Learning with sparse rewards remains a significant challenge in reinforcement
learning (RL), especially when the aim is to train a policy capable of
achieving multiple different goals. To date, the most successful approaches for
dealing with multi-goal, sparse reward environments have been model-free RL
algorithms. In this work we propose PlanGAN, a model-based algorithm
specifically designed for solving multi-goal tasks in environments with sparse
rewards. Our method builds on the fact that any trajectory of experience
collected by an agent contains useful information about how to achieve the
goals observed during that trajectory. We use this to train an ensemble of
conditional generative models (GANs) to generate plausible trajectories that
lead the agent from its current state towards a specified goal.
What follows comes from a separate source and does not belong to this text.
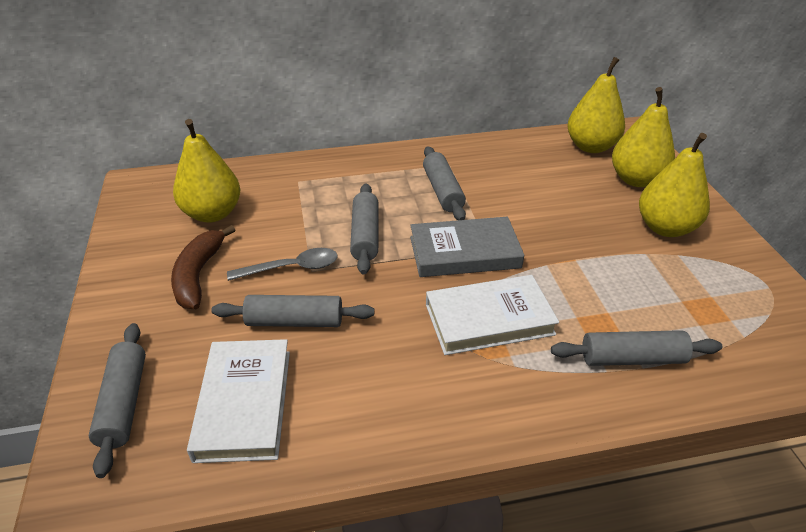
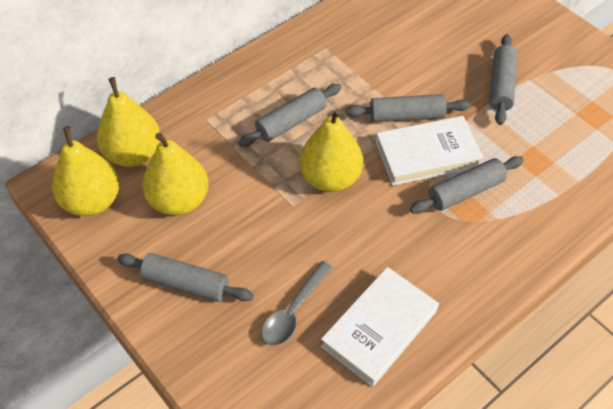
brown banana: 1 -> 0
grey book: 1 -> 0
We then combine
these imagined trajectories into a novel planning algorithm in order to achieve
the desired goal as efficiently as possible. The performance of PlanGAN has
been tested on a number of robotic navigation/manipulation tasks in comparison
with a range of model-free reinforcement learning baselines, including
Hindsight Experience Replay. Our studies indicate that PlanGAN can achieve
comparable performance whilst being around 4-8 times more sample efficient.

本研究提出了 PlanGAN，一种使用模型的算法，专门针对具有稀疏奖励环境的多目标任务进行求解，该算法比最成功的基于无模型 RL 算法的方法在提高 4-8 倍的样本效率下达到可比较的表现。